Hyperion corrected the design flaws, but another problem surfaced: The biofilter was being used to treat odors from a digester gas desulfurization facility, and the bacteria in the biofilter were ineffective on the carbon dioxide and methane contained in the air stream. “It just never worked; it was a misapplication,” Jacobs says. “We gave it a good shot, but we replaced [the biofilter] with activated carbon in 1998.”
While it did not work with Hyperion’s digestor gases, biofiltration is being used successfully at Los Angeles’ Griffith Park Composting Facility. “It’s gone so well there, we hope to expand it,” Jacobs notes.
But another try at the treatment plant is not feasible. “Right now, the main reason we wouldn’t use it is [lack of] space,” Jacobs explains. The plant handles 380 million gallons of wastewater per day and ventilates 200,000 cfm of foul air. “To put a biofilter on that footprint, it would have to be huge,” she says. “It would have to be 200 feet by 200 feet. We physically don’t have the room for it.”

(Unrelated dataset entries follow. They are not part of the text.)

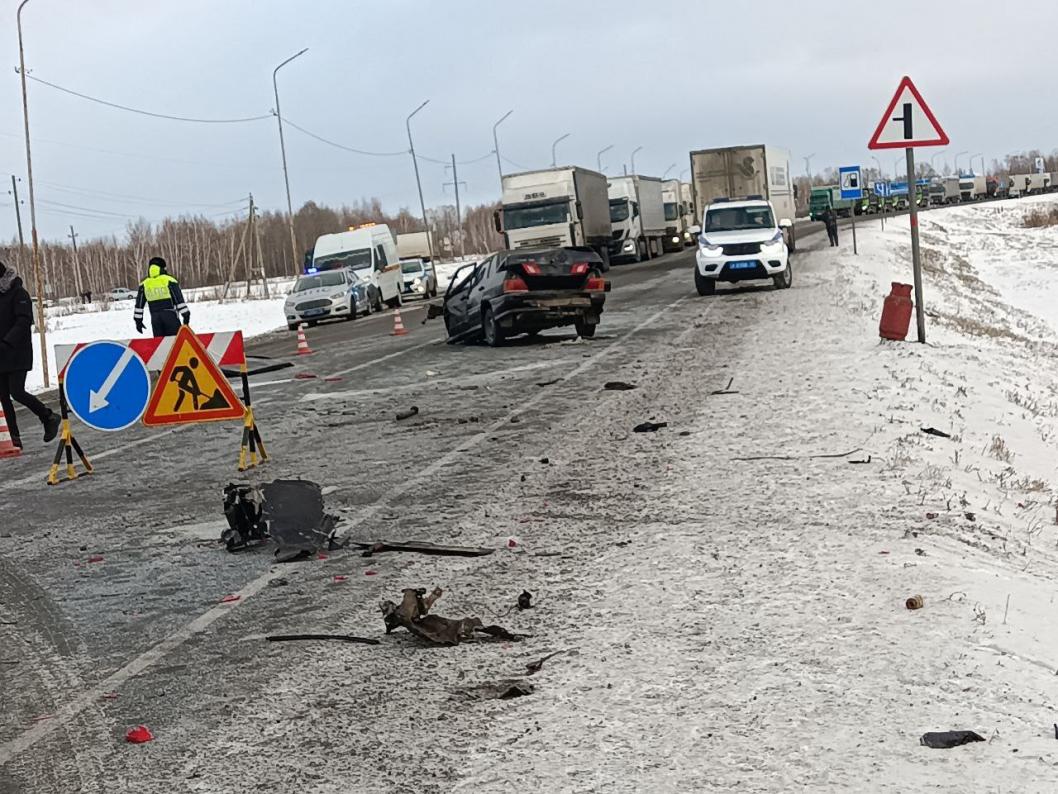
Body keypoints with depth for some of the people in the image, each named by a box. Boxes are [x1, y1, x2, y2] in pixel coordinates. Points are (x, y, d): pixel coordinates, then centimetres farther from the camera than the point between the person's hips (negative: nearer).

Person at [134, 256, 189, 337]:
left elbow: (139, 304, 10)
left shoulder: (144, 284, 7)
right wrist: (186, 315, -2)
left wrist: (138, 321, 18)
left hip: (155, 319, 3)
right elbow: (179, 300, -6)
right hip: (170, 316, -3)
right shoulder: (170, 281, -4)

Additionally, she says, “In our experience, [biofilters] are temperamental and hard to control. You’re depending on bugs, and you have to get temperature and moisture right. [However], it’s not insurmountable; if it’s designed well, it’ll run well.”
Catching the bug
To take some of the guesswork out of biofiltration, several companies are manufacturing complete systems. “[In those cases, the biofilter] comes in a prepackaged unit,” Jacobs notes. “It’s pre-built, pre-designed and pretested, andit generally has the [necessary] controls and sensors; so it’s kind of a turnkey situation.”
According to Gray, there is no clear advantage between the prefabricated systems and those built on site. “Obviously, larger treatment systems, treating higher flows and having larger quantities of gas, are probably going to want to have systems built on site,” he says. “Smaller facilities with lower gas flows probably can handle it very nicely with prefabricated units that are assembled and installed on site. [However], it really is a very case-specific consideration.”
In Hillsborough County, Milligan started with “homemade” biofilters but soon found that he preferred the prefabricated systems. “They were easier to install,” he says of the units. “We’re not an engineering and construction service, and, [with prefabricated biofilters], I didn’t have to have the crew out there digging up real estate.” In the coming year, Milligan plans to replace two built-on-site filters with manufactured models.
While biofiltration may not be appropriate for every city or county, the number of success stories has grown over the years, leading Gray to predict that many more local governments will adopt the technology. “In the last 10 years, [biofilters] have gained momentum,” he says. “Experimentation with different media, like peat and humus and soil, have in-creased efficiencies. They’re getting better porosity; better surface area-to-volume ratios; better bacteria growth; and better temperature controls.
“They’re competing with chemical systems, and they’re proving to be cost-effective,” he notes. “They don’t require as much operator attention or hands-on control because they’re natural systems. I don’t think chemical treatment is going to continue to be a major player, except where odors are extremely difficult to handle. I think biological odor control is the wave of the future.”